- _Work required_
Transcribe exactly the line in which "thumb ip: (253, 204)" occurs, plus every line that comes after it up to the end of the entries.

START Given data

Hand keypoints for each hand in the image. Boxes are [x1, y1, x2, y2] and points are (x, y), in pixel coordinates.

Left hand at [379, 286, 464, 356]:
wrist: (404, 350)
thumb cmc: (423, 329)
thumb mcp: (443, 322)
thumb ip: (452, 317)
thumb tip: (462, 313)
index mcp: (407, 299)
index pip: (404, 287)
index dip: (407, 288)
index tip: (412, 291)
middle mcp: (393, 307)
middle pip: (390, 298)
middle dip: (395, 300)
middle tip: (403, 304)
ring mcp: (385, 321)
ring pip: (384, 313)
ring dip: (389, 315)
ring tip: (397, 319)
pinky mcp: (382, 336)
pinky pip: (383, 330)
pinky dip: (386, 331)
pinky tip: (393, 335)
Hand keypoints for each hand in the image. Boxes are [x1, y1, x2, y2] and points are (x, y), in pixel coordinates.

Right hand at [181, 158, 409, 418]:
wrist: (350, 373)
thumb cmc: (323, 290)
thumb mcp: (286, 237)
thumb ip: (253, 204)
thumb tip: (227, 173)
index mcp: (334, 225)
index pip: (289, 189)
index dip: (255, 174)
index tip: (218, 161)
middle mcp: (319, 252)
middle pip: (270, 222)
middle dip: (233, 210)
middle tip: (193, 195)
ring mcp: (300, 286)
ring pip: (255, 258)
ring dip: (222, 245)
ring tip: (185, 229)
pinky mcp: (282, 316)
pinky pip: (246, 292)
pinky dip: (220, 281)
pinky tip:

END Given data

- _Reply_
thumb ip: (253, 204)
thumb tip: (227, 173)
index mcp: (334, 225)
index pip: (289, 189)
index dip: (255, 174)
index tip: (218, 161)
middle mcp: (319, 252)
middle pip: (270, 222)
middle dip: (233, 210)
middle tip: (193, 195)
ring mcp: (300, 286)
ring pip: (255, 258)
ring dip: (222, 245)
ring tip: (185, 229)
pinky mcp: (282, 316)
pinky pip: (246, 292)
pinky dip: (220, 281)
pinky tip:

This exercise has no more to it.